When the old blue bus drives off into the distance, leaving me at the roadside with Sadie, the reality of what I’ve done hits me. This is the stop before Senara Churchtown, and the nearest stop to Granny Carne’s cottage. There are no houses here, only the road and the hills covered in bracken, furze and heather. There’s a wide black scar across the hills, from a gorse fire.
No one is about. The road is grey and empty. But that’s what I wanted, isn’t it? I didn’t want to see anyone I knew. If I walk along the road a little way, there’s a footpath that leads up to Granny Carne’s cottage.
“Come on, Sadie,” I say encouragingly. “It’s not far now.” But this time Sadie doesn’t respond to my voice. She slumps on the rough grass between the road and the ditch, drops her head on to her paws and closes her eyes.
“Sadie!”
Very slowly, with what looks like a great effort, Sadie opens her eyes. They stare at me dully, without recognition. After a few blank moments, her lids close again.
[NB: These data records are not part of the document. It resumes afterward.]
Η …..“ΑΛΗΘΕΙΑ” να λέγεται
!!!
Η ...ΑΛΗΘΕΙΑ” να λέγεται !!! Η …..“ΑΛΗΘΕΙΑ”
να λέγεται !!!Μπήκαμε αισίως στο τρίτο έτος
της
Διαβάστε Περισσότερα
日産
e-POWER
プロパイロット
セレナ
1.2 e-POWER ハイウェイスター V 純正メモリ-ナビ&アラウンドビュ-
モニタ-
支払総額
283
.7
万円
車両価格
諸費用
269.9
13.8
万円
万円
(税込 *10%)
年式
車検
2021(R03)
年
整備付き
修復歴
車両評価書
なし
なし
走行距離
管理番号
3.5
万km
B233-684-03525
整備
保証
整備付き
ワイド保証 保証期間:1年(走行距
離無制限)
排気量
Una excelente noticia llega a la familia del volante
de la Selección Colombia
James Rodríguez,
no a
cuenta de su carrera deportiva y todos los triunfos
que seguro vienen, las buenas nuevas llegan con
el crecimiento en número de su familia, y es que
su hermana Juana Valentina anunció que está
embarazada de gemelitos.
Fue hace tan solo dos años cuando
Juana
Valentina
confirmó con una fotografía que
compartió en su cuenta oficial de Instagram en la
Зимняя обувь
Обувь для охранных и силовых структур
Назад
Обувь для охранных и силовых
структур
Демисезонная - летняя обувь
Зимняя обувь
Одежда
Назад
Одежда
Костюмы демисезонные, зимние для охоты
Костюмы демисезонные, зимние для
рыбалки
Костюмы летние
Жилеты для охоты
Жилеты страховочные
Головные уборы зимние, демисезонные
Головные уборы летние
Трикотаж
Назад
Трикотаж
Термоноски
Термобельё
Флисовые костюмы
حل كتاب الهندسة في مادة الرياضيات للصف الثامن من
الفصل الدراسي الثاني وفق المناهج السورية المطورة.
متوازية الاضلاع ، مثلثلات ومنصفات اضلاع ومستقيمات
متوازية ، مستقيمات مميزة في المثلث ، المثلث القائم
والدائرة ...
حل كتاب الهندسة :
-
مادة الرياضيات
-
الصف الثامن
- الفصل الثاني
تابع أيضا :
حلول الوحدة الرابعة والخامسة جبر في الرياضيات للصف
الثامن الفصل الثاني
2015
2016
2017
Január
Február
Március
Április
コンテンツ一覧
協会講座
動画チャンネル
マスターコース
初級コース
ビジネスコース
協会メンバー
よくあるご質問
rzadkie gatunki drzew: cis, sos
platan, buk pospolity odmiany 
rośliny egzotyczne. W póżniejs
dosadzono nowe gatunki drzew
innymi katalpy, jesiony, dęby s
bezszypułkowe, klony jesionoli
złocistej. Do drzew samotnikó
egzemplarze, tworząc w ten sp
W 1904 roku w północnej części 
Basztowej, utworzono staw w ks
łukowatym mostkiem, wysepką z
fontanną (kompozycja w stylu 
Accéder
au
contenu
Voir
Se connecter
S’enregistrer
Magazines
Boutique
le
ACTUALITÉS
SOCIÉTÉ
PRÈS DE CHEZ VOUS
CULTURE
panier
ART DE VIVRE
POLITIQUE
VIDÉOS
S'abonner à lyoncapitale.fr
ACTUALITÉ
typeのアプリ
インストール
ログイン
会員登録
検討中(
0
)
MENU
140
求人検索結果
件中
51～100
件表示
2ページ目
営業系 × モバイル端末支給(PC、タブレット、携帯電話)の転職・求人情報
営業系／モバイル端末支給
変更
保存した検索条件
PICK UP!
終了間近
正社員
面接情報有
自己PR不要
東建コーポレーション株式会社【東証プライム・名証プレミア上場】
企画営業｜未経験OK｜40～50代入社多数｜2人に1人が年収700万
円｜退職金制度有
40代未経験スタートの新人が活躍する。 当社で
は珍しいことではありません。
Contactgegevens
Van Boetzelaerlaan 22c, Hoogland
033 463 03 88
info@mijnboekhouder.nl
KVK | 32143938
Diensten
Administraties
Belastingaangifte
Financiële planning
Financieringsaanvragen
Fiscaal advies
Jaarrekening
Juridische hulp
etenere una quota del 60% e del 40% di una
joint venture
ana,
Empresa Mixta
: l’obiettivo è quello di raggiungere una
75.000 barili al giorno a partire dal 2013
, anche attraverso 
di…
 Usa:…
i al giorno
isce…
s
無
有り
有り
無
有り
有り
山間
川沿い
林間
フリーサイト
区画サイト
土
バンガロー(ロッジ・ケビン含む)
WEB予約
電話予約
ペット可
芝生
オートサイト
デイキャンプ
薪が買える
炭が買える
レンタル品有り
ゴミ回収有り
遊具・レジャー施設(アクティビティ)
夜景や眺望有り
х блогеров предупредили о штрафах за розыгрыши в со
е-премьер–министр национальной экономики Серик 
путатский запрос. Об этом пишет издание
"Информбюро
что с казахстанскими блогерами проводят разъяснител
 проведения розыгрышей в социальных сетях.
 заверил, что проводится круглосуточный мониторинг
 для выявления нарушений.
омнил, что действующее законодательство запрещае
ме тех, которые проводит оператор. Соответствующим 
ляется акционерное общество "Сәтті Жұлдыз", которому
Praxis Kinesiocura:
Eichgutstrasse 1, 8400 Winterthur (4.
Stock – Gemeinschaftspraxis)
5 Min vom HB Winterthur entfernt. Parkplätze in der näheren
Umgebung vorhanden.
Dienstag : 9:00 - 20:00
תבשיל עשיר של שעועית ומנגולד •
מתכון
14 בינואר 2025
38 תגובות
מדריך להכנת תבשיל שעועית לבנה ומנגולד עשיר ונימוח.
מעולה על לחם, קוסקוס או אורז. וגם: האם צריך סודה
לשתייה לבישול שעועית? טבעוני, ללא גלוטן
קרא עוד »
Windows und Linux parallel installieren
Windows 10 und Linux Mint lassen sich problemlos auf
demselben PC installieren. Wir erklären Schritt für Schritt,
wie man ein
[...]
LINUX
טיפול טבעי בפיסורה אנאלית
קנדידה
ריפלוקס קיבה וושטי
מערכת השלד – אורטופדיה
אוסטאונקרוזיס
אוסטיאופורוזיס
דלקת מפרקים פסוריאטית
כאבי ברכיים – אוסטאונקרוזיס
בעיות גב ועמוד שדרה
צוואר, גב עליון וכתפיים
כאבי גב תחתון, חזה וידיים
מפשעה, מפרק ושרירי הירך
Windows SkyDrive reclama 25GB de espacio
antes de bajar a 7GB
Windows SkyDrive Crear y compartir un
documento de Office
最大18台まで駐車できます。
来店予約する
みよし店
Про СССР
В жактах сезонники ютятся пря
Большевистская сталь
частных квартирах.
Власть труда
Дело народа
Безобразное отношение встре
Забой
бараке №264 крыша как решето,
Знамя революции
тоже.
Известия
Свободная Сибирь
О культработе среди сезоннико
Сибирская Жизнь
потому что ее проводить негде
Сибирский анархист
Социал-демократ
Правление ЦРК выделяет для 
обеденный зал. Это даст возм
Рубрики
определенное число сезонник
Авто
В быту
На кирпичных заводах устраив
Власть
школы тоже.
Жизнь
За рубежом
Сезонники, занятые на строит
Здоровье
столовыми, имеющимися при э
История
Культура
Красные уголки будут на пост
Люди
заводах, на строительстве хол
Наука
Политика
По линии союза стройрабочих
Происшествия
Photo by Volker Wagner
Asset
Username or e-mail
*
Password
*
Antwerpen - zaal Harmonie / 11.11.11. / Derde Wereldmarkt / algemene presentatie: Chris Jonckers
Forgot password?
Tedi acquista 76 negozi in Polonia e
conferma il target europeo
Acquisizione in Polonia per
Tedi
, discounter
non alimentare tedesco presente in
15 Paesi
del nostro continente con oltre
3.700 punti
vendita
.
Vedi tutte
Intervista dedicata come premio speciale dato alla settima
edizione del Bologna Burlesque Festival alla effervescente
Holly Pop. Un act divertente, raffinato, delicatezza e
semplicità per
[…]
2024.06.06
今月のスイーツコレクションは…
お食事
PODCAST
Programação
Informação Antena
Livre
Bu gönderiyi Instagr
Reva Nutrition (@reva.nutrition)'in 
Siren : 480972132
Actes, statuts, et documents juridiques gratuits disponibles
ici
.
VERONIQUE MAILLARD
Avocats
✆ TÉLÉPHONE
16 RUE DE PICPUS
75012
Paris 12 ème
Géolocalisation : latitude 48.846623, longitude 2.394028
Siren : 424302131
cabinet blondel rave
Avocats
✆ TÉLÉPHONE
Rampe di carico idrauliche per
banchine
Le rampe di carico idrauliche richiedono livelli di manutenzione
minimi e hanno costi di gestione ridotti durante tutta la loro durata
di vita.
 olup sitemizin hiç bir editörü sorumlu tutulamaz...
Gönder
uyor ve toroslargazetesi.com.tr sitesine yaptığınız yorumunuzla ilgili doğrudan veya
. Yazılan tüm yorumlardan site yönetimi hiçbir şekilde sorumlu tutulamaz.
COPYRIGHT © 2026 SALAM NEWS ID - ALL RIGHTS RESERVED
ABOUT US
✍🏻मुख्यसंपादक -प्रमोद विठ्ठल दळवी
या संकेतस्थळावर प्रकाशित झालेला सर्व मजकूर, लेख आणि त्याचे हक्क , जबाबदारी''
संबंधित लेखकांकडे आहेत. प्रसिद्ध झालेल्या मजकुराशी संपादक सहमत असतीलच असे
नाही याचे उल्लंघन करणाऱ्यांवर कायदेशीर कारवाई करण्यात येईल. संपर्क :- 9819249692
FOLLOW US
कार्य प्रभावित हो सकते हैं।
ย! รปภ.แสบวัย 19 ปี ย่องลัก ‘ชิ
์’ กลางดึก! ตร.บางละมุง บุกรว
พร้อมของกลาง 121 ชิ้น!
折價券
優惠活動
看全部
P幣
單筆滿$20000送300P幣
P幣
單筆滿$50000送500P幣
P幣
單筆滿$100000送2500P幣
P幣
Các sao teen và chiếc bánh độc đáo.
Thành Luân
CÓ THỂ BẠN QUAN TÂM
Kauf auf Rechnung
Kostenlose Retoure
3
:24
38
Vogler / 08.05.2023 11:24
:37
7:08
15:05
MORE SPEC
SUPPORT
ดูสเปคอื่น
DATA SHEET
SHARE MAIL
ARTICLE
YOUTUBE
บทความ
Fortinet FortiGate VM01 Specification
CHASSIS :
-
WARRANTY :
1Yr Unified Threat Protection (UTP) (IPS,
Terror runs through me like an electric shock. I think she’s dead. I throw myself down on the grass beside her and press my ear to her side. I can’t hear anything. She’s gone. It is so terrible that I can’t move or speak. And then, very slowly, her ribs move under her skin. There’s a rusty, tearing sound in her throat, as if she’s trying to breathe through barbed wire. But she’s breathing. She’s alive.
It’s all my fault. I should never have forced her up Geevor Hill. Now she can’t even walk. She can hardly breathe. What am I going to do? I look wildly up and down the road. No one’s in sight. A sparrow hops out of a furze bush, cocks its head at me, then hops away again. “Sadie!” I try to lift her into my lap. She’s heavy, limp and hard to move. But she’s warm. She’s alive. “Hold on, Sadie. I’ll get help for you. I promise. Please, please don’t die.”
But how can I get help? If only I had a mobile. But even if I had, it would be no good here. Everyone in Senara complains that they can’t get a signal. Phone box. There’s a phone box down by the church. How long would it take me to run there? Ten minutes maybe, and then I’d have to make the call, and then another ten minutes back. That’s too long.
If I leave her now, she’ll think I’ve abandoned her again, and she’ll give up.
“Oh, Sadie, I’m sorry, I’m so sorry…” I hug her tight, trying to pour life into her. She can’t die like this – for nothing. She wasn’t even ill yesterday. She was so full of life.
I put my hand gently on her head, and stroke her as reassuringly as I can. “Hold on. You’re going to be all right.” But for the first time ever, Sadie twists her head away from my hand. Feebly, she struggles to heave herself off my lap.
“Get up, Sapphire. Stand back from her. Give her air,” says a voice behind me.